● ASSIGNMENT
Gather each line in the items below that contains the string "because", using case-sensitive matching.

[Collected data]

______________________________

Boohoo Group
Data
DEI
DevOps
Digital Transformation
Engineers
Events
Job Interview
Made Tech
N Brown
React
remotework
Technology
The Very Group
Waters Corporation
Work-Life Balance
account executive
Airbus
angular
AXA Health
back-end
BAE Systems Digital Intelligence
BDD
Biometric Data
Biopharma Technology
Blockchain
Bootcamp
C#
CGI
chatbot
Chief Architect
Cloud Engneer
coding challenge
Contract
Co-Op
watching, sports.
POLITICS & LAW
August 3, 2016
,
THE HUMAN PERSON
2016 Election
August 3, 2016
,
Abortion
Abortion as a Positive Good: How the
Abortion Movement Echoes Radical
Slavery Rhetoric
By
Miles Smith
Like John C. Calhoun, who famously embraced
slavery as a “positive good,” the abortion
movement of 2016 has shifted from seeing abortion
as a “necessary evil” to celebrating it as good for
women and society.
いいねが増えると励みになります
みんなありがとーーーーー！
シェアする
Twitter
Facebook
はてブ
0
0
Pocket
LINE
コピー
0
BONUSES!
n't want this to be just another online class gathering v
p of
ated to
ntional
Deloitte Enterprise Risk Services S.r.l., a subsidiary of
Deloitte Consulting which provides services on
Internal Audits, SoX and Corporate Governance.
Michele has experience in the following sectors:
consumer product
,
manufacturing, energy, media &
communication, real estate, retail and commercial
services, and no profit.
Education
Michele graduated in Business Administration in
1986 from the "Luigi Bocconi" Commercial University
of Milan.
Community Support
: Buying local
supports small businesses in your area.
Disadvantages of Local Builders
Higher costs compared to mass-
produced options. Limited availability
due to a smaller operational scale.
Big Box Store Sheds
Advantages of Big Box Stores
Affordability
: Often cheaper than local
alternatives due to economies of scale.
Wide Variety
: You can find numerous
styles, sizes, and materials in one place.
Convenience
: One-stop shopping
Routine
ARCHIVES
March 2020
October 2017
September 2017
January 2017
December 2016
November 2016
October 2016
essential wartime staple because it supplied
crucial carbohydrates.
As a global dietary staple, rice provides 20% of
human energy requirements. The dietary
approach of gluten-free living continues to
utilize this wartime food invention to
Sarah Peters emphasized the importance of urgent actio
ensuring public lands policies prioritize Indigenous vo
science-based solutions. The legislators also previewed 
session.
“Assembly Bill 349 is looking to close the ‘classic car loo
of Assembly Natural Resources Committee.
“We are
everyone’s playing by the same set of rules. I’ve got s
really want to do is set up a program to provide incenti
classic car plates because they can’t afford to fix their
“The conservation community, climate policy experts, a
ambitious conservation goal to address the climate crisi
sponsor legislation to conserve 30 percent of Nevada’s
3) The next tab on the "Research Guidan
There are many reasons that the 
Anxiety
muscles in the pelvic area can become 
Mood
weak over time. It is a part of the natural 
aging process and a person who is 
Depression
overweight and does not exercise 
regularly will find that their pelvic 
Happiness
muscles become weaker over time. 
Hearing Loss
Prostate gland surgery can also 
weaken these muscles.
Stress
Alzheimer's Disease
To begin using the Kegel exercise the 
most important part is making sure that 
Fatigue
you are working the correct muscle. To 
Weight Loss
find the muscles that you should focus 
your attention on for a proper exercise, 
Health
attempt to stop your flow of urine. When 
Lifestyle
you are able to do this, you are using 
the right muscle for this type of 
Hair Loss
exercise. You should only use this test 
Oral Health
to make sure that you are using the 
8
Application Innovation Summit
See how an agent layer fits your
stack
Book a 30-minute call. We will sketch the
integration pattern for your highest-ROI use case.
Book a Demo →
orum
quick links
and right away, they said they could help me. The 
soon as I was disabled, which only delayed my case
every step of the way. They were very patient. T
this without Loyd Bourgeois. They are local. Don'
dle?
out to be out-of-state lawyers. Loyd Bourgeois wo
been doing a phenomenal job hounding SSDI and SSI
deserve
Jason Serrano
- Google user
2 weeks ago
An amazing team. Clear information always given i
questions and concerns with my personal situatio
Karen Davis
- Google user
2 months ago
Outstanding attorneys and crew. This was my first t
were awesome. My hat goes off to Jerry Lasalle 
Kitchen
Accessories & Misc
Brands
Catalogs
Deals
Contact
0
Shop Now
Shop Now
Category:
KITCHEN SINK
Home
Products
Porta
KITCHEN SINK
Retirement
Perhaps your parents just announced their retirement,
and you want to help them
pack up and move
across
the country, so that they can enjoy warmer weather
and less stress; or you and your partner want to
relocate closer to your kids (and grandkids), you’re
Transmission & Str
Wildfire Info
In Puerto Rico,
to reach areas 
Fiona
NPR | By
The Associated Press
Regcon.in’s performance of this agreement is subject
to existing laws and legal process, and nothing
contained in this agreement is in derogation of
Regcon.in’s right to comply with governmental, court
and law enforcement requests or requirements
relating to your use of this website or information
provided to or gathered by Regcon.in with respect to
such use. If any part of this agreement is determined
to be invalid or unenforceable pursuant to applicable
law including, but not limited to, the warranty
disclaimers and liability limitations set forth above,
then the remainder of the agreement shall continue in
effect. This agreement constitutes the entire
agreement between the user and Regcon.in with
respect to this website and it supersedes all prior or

______________________________

● COMPLETED EXERCISE
essential wartime staple because it supplied
classic car plates because they can’t afford to fix their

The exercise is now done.